▶ **TASK**
Within the material below, count every line with the string "none". Give no more than the number.

________________________

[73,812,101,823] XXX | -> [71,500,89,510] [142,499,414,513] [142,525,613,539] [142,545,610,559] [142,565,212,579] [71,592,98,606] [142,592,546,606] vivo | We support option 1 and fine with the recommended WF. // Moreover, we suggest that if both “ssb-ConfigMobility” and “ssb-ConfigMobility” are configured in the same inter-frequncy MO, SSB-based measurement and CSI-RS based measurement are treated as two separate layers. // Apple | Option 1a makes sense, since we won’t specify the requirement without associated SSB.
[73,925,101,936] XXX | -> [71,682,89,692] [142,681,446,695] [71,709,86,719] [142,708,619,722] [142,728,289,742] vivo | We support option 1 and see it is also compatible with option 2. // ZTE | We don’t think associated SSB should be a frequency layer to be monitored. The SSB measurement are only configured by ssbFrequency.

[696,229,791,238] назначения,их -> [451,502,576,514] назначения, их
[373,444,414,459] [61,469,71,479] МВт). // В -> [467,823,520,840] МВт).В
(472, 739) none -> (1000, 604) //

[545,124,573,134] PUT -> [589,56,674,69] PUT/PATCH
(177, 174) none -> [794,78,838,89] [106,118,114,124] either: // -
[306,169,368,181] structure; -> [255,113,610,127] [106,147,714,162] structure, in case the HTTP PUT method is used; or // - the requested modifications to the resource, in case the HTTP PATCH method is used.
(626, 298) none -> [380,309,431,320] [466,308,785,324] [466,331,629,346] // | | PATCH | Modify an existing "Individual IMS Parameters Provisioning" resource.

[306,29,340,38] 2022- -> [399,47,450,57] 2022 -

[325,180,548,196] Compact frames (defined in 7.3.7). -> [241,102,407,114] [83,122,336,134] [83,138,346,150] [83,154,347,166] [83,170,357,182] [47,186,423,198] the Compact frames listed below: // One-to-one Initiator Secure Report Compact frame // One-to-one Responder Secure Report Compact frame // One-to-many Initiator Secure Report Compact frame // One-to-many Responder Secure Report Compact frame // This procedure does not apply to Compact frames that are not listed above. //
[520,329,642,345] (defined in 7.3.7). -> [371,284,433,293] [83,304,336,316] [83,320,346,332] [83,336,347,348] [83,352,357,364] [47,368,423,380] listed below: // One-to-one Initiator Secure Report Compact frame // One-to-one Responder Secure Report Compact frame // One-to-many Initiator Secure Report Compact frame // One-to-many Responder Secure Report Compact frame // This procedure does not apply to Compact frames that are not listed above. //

________________________

▶ **ANSWER BOX**
3